* **Data for this task**
__________________________________________________

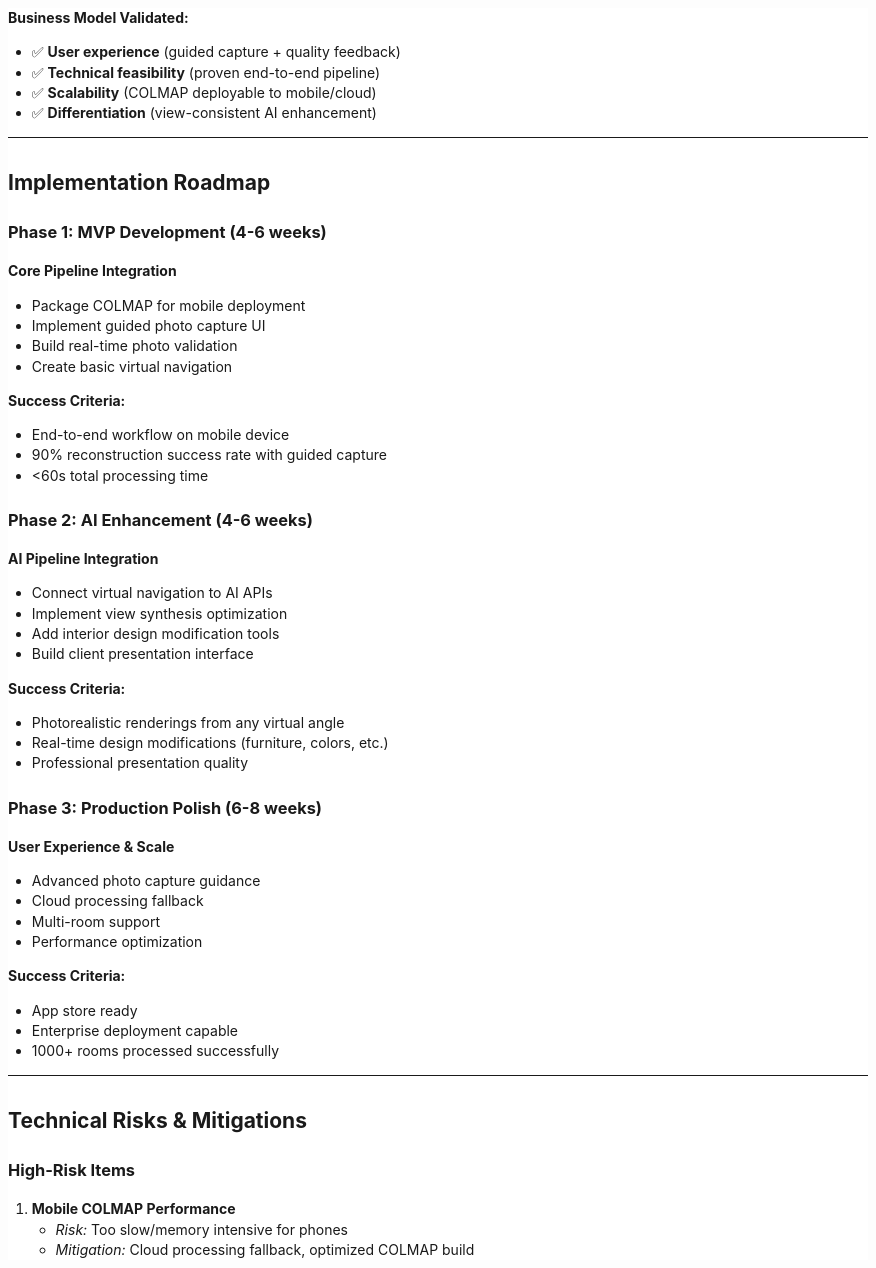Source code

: **Business Model Validated:**
- ✅ **User experience** (guided capture + quality feedback)
- ✅ **Technical feasibility** (proven end-to-end pipeline)
- ✅ **Scalability** (COLMAP deployable to mobile/cloud)
- ✅ **Differentiation** (view-consistent AI enhancement)

---

## Implementation Roadmap

### Phase 1: MVP Development (4-6 weeks)
**Core Pipeline Integration**
- Package COLMAP for mobile deployment
- Implement guided photo capture UI
- Build real-time photo validation
- Create basic virtual navigation

**Success Criteria:**
- End-to-end workflow on mobile device
- 90% reconstruction success rate with guided capture
- <60s total processing time

### Phase 2: AI Enhancement (4-6 weeks)
**AI Pipeline Integration**
- Connect virtual navigation to AI APIs
- Implement view synthesis optimization
- Add interior design modification tools
- Build client presentation interface

**Success Criteria:**
- Photorealistic renderings from any virtual angle
- Real-time design modifications (furniture, colors, etc.)
- Professional presentation quality

### Phase 3: Production Polish (6-8 weeks)
**User Experience & Scale**
- Advanced photo capture guidance
- Cloud processing fallback
- Multi-room support
- Performance optimization

**Success Criteria:**
- App store ready
- Enterprise deployment capable
- 1000+ rooms processed successfully

---

## Technical Risks & Mitigations

### High-Risk Items
1. **Mobile COLMAP Performance**
   - *Risk:* Too slow/memory intensive for phones
   - *Mitigation:* Cloud processing fallback, optimized COLMAP build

__________________________________________________

* **Exercise prompt**
Put the lines of the listing above into a Markdown table with a "Row" column for the row number and a "Line" column for the line itself, leaving out blank lines and the pictures.

* **Output of the exercise**
| Row | Line |
|---|---|
| 1 | Source code |
| 2 | : **Business Model Validated:** |
| 3 | - ✅ **User experience** (guided capture + quality feedback) |
| 4 | - ✅ **Technical feasibility** (proven end-to-end pipeline) |
| 5 | - ✅ **Scalability** (COLMAP deployable to mobile/cloud) |
| 6 | - ✅ **Differentiation** (view-consistent AI enhancement) |
| 7 | --- |
| 8 | ## Implementation Roadmap |
| 9 | ### Phase 1: MVP Development (4-6 weeks) |
| 10 | **Core Pipeline Integration** |
| 11 | - Package COLMAP for mobile deployment |
| 12 | - Implement guided photo capture UI |
| 13 | - Build real-time photo validation |
| 14 | - Create basic virtual navigation |
| 15 | **Success Criteria:** |
| 16 | - End-to-end workflow on mobile device |
| 17 | - 90% reconstruction success rate with guided capture |
| 18 | - <60s total processing time |
| 19 | ### Phase 2: AI Enhancement (4-6 weeks) |
| 20 | **AI Pipeline Integration** |
| 21 | - Connect virtual navigation to AI APIs |
| 22 | - Implement view synthesis optimization |
| 23 | - Add interior design modification tools |
| 24 | - Build client presentation interface |
| 25 | **Success Criteria:** |
| 26 | - Photorealistic renderings from any virtual angle |
| 27 | - Real-time design modifications (furniture, colors, etc.) |
| 28 | - Professional presentation quality |
| 29 | ### Phase 3: Production Polish (6-8 weeks) |
| 30 | **User Experience & Scale** |
| 31 | - Advanced photo capture guidance |
| 32 | - Cloud processing fallback |
| 33 | - Multi-room support |
| 34 | - Performance optimization |
| 35 | **Success Criteria:** |
| 36 | - App store ready |
| 37 | - Enterprise deployment capable |
| 38 | - 1000+ rooms processed successfully |
| 39 | --- |
| 40 | ## Technical Risks & Mitigations |
| 41 | ### High-Risk Items |
| 42 | 1. **Mobile COLMAP Performance** |
| 43 |    - *Risk:* Too slow/memory intensive for phones |
| 44 |    - *Mitigation:* Cloud processing fallback, optimized COLMAP build |